[WHAT TO WORK ON]: Your reply should be a single number, the count of lines in the records that contain the string "Boden".

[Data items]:
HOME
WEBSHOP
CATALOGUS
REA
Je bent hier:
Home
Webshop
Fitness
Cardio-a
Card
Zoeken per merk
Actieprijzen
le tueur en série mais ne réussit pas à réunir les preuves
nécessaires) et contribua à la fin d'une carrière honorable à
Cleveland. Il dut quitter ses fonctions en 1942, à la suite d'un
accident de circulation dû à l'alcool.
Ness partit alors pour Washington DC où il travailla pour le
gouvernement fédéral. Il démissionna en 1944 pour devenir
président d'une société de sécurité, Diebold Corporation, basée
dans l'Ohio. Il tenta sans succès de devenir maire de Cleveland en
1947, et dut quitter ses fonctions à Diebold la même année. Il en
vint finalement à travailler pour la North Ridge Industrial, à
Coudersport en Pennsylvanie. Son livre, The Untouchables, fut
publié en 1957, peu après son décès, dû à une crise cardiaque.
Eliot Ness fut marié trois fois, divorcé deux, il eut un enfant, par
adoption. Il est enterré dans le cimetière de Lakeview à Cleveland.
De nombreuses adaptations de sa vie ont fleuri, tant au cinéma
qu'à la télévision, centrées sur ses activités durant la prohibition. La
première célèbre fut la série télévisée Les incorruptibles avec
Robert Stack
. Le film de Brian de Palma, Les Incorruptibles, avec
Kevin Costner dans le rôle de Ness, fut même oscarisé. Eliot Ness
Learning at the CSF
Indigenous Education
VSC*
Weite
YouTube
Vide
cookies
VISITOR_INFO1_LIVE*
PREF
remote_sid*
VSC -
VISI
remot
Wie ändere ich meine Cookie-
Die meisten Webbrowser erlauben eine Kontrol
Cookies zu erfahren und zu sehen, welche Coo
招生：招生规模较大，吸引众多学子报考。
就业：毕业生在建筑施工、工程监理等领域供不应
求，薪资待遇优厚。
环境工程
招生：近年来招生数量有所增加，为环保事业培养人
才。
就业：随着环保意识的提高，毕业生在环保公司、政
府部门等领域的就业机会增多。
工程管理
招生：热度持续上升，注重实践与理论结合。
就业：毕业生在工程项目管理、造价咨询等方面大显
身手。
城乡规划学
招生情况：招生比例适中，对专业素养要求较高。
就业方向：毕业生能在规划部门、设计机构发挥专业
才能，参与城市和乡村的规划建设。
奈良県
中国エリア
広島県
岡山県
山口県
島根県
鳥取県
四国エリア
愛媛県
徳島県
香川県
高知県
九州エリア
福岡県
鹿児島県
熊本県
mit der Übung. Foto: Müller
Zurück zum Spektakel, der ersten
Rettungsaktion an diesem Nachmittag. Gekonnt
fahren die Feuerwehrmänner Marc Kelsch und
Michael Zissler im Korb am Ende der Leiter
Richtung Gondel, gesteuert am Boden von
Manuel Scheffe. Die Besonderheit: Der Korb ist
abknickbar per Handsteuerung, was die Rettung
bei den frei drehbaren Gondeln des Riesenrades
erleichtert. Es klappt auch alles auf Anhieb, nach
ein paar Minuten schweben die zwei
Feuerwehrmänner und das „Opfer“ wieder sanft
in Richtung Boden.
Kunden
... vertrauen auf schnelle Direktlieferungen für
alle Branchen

[YOUR SOLUTION]: 2